Nessun allarmismo e ancora meno paure immotivate, perché è perfettamente normale che in corso di validità di un prodotto farmaceutico e dunque durante il suo utilizzo, alla luce di sempre nuovi acquisizioni su quel farmaco, si apportino aggiustamenti di sorta, fatto questo che dovrà semmai ancora più tranquillizzare il paziente sicuro che anche un farmaco presente da decenni e decenni sul mercato continua ad essere monitorato e studiato riguardo ai suoi effetti, collaterali e non.

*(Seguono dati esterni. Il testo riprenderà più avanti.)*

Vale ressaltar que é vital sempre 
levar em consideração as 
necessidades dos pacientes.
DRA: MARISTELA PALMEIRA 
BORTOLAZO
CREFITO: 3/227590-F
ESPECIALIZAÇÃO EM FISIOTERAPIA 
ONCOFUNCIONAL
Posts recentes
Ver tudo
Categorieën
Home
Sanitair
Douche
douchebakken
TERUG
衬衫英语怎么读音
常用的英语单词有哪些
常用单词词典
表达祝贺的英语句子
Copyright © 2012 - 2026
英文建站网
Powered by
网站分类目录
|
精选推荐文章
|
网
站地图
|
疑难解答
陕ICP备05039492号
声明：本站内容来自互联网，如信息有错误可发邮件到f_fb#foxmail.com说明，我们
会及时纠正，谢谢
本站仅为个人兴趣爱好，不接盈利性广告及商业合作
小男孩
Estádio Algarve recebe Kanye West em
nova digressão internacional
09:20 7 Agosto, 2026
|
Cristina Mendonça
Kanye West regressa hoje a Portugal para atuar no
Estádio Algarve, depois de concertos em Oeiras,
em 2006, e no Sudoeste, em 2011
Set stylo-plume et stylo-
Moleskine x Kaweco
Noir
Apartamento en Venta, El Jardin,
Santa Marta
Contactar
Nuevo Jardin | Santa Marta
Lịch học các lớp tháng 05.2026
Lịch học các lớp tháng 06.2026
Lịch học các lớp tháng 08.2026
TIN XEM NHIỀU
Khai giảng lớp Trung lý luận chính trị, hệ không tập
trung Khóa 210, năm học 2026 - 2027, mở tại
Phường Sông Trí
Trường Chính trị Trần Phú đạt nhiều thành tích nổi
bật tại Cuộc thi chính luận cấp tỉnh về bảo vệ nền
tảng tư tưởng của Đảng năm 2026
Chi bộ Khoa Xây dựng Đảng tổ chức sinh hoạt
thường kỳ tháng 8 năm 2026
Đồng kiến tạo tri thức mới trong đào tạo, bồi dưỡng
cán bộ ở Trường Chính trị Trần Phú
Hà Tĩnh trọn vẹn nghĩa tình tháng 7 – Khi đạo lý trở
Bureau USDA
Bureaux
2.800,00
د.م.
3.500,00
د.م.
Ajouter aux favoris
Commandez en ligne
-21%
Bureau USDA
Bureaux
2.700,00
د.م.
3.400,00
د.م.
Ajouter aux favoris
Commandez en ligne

Dunque parliamo di Paracetamolo, l’antipiretico, antidolorifico ad effetto anche antinfiammatorio più noto ai più con il nome commerciale di Tachipirina, ma esistono anche altre produzioni da parte di altre case farmaceutiche. Alla luce delle recenti acquisizioni, si è chiesto alla FDA, l’Organo di controllo dei farmaci in America, di provvedere al fine di abbassare la soglia ritenuta di tossicità del farmaco dagli attuali 4 grammi al giorno a 3,25, negli adulti. Con tale soglia si intende stabilire la possibilità che il farmaco possa determinare fenomeni tossici in alcuni soggetti particolarmente predisposti.
L’eventuale danno d’organo eventualmente arrecato dal farmaco è a carico del fegato, parliamo di soggetti che hanno già un, sia pur minimo danneggiamento epatico. Ciò non toglie che in caso di ingestione eccessiva di paracetamolo, solitamente da causa accidentale, si siano verificati gravi casi di insufficienza epatica acuta che in alcune circostanze possono condurre il paziente a morte, come dimostrano i dati USA che denunciano come in America, nel periodo compreso tra il 1990 e il 2001, l’overdose da Paracetamolo ha causato 458 morti e 26.000 ospedalizzazioni.Il danno epatico da Paracetamolo è anche favorito dall’assunzione di alcol.